** Opening Source material block **
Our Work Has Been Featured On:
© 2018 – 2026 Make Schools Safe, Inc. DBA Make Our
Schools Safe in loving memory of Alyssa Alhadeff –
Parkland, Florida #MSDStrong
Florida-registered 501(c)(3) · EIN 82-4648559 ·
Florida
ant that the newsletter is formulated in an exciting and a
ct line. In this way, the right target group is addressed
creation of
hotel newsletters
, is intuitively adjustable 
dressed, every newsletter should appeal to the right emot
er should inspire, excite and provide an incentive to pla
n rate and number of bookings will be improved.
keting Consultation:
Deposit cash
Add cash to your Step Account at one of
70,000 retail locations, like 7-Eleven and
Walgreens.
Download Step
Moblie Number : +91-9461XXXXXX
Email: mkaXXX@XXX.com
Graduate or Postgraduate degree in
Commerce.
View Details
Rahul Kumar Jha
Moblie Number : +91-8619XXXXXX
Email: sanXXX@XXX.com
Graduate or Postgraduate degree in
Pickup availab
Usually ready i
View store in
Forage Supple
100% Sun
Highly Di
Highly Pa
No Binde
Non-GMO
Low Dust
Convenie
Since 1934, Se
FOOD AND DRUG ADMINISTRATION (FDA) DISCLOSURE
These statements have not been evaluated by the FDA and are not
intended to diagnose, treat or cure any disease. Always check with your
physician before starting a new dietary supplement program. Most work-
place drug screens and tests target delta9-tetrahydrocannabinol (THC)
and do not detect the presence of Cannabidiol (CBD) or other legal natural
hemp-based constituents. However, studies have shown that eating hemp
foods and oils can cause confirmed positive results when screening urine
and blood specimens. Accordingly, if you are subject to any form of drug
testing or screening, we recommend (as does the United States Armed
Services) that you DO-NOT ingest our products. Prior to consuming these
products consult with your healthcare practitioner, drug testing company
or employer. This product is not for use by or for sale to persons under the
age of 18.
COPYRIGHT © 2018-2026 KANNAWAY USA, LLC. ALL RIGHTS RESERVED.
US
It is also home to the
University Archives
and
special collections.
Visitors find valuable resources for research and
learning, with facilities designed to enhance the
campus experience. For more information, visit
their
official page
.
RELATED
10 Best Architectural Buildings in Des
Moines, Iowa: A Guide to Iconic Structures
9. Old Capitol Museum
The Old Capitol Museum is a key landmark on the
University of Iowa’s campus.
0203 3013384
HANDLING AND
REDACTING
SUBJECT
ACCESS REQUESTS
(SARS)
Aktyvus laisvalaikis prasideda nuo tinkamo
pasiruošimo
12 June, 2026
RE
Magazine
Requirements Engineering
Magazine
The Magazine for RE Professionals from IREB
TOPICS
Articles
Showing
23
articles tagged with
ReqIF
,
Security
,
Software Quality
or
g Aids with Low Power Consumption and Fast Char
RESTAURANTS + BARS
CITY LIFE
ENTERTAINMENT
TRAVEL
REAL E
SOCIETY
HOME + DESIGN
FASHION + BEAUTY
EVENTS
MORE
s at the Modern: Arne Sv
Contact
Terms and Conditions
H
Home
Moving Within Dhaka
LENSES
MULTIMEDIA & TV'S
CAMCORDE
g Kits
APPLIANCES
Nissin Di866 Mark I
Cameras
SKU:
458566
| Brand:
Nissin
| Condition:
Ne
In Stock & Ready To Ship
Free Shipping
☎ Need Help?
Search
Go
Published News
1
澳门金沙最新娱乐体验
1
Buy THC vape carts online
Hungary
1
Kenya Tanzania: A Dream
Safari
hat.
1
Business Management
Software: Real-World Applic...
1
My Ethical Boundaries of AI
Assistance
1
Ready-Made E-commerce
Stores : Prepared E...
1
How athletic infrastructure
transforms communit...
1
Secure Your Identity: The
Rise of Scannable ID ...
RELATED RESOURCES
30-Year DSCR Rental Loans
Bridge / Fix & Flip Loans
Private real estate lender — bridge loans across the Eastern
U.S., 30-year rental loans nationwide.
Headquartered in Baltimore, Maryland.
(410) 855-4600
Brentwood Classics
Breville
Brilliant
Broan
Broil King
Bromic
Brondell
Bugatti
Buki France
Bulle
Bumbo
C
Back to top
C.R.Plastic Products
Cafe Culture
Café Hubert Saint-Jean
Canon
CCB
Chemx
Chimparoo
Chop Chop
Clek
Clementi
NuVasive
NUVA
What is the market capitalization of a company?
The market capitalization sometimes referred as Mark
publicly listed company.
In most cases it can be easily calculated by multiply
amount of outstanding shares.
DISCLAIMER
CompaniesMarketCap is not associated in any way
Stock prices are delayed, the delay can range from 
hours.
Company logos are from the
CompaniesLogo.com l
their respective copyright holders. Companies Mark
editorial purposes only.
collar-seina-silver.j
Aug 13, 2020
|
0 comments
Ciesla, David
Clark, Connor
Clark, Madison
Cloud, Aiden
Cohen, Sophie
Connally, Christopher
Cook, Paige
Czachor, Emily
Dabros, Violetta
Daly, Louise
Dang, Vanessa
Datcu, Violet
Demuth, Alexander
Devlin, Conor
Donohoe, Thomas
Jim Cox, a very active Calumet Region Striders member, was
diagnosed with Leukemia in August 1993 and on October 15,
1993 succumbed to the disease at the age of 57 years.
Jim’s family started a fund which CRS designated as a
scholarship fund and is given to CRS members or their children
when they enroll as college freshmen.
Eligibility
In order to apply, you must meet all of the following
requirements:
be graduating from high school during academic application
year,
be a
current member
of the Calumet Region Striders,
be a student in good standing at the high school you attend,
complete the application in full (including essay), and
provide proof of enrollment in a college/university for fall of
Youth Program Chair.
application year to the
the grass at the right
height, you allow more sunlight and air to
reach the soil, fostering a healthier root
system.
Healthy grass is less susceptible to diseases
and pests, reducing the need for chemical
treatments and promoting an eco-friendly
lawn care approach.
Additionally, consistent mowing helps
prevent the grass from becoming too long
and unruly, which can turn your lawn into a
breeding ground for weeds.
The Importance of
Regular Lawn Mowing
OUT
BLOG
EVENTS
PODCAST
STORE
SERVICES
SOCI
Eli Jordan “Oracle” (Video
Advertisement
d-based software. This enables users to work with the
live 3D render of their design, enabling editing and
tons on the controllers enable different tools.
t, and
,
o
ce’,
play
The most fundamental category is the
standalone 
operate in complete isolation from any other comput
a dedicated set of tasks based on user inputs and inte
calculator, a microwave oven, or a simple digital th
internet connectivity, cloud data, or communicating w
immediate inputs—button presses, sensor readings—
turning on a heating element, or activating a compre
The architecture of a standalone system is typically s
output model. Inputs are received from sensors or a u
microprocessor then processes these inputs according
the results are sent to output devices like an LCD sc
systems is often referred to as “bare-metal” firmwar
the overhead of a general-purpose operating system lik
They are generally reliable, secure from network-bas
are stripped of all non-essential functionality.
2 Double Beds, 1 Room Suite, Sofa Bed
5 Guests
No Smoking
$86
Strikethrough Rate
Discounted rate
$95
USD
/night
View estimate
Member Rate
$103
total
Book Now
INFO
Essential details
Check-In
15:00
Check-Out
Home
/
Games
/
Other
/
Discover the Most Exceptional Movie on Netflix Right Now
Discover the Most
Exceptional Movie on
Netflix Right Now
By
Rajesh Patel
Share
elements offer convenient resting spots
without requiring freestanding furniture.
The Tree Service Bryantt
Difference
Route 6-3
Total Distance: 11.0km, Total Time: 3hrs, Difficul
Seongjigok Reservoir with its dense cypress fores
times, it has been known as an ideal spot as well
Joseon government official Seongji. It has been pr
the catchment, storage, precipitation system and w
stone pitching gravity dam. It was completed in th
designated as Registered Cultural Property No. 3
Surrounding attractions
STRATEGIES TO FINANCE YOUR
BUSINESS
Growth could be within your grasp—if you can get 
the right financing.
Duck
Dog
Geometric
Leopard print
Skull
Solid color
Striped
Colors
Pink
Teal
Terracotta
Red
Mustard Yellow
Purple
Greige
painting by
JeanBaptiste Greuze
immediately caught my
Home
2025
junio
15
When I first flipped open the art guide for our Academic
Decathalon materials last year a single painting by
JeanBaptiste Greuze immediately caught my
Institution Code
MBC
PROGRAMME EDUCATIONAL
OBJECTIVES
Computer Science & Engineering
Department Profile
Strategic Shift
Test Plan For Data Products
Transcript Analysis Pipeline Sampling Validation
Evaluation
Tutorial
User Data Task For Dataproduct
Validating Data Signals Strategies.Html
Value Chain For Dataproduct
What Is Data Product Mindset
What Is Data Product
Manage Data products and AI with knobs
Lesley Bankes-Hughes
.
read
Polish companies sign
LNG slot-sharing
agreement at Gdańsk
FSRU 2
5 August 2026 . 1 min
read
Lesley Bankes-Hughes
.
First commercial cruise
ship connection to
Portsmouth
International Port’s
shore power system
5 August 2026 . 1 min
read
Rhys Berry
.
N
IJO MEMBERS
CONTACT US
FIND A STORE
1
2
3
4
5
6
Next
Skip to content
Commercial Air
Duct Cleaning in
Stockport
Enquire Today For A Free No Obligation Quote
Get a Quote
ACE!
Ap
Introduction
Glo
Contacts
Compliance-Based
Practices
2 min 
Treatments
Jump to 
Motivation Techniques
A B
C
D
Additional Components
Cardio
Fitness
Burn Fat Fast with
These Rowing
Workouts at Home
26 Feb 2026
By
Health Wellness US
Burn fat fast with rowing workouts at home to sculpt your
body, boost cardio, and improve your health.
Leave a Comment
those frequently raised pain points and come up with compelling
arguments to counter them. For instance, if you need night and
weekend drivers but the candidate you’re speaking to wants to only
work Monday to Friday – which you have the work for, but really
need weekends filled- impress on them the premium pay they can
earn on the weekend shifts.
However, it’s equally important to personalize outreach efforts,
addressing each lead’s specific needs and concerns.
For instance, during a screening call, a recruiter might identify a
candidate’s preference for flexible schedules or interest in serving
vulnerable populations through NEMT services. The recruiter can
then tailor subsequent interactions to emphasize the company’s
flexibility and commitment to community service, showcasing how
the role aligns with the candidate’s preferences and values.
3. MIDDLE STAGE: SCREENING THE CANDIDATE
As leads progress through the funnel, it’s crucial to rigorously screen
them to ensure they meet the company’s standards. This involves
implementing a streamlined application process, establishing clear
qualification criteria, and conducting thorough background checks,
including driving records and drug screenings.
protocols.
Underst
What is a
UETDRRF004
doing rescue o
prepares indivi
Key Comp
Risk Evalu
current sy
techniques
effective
** Closing Source material block **
Begin with the first line of the listing above and write out each line exactly, ending with the line that contains "ant that the".

§ **Response to the exercise**:
Our Work Has Been Featured On:
© 2018 – 2026 Make Schools Safe, Inc. DBA Make Our
Schools Safe in loving memory of Alyssa Alhadeff –
Parkland, Florida #MSDStrong
Florida-registered 501(c)(3) · EIN 82-4648559 ·
Florida
ant that the newsletter is formulated in an exciting and a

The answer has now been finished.